EXTRACT PROVIDED section start
I am not sure what your by laws are, but where I am we can't "hotwire" our fence as we are not a farm protecting our cattle.... you may want to check the laws in regards to that where you are


----------



## JanaeUlva (Feb 5, 2011)

pets4life said:


> is hotwire expensive? what if the dog does a deer jump over the fence? not sure if they are capable of that though even by deer jump i mean jumping over a fence w/o touching it


No the wire (I like the tape), posts and fencer (the electric box) are fairly inexpensive. I like the box that shows a constant light pulse letting you know it's functioning, at a glance. It's especially cheap compared to putting in a 6 ft versus a 4 ft fence.

Most dogs will probably touch the tape (it's thick and bright yellow so very obvious) before they attempt to get out. And that's where it will end. 

Now my male could tell if the wire was on or not so I never could turn it off. Imagine my surprise when I came home from a long day of work to see my male Rummel lounging in the middle of the front yard. Yep, I had one gate that went into a breezeway that was between my front door and the unattached garage. That section was not hot. He figured it out. I had to put a new door on the breezeway exit that locked. Then I just left the gate open. He was going to get into the breezeway might as well not risk him injuring himself going over the fence.


----------



## JanaeUlva (Feb 5, 2011)

Lora said:


> I am not sure what your by laws are, but where I am we can't "hotwire" our fence as we are not a farm protecting our cattle.... you may want to check the laws in regards to that where you are


True, very true.


----------



## pets4life (Feb 22, 2011)

i know the business next door put tall fences with barb wire that curved inwards but for a dog i think that would just be evil what if the dog jumped and his leg got cut or worse

i will find out about the tape even if it is not legal what kind of trouble could i get in for putting it up? I dont want gross drunks around my fence either and i am sure it is better to zap them then shoot them LOL


----------



## Davey Benson (Nov 10, 2010)

Lora said:


> I am not sure what your by laws are, but where I am we can't "hotwire" our fence as we are not a farm protecting our cattle.... you may want to check the laws in regards to that where you are


Oh ya, I have heard that electric fences aren't allowed in town. (at least the one that's by me) 

I'm so glad I live way out there....


----------



## JanaeUlva (Feb 5, 2011)

pets4life said:


> i will find out about the tape even if it is not legal what kind of trouble could i get in for putting it up? I dont want gross drunks around my fence either and i am sure it is better to zap them then shoot them LOL


Yeah, I have to admit that two places I lived at were in small rural towns. I put up the electric tape anyhow. With the posts inside the fence the tape is also not hanging outside the fence. Nobody complained so i had that setup for a combined 8 years, until I sold the homes.


----------
EXTRACT PROVIDED section end
EXERCISE DATA section start
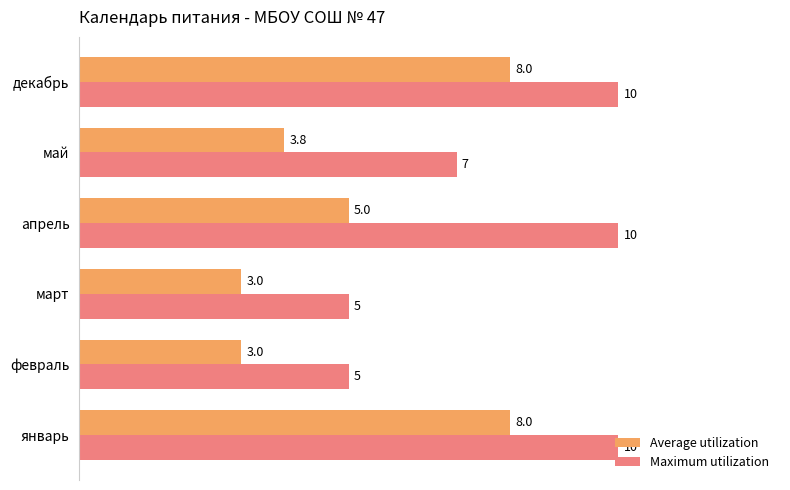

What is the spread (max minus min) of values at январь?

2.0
EXERCISE DATA section end
§ EXERCISE DIRECTIONS
Repeat the part of the electric fencing thread from "Yeah, I have" to "sold the homes." word for word. Rely only on the thread about electric fencing for dogs, not on the material.

§ OUTPUT OF THE EXERCISE
Yeah, I have to admit that two places I lived at were in small rural towns. I put up the electric tape anyhow. With the posts inside the fence the tape is also not hanging outside the fence. Nobody complained so i had that setup for a combined 8 years, until I sold the homes.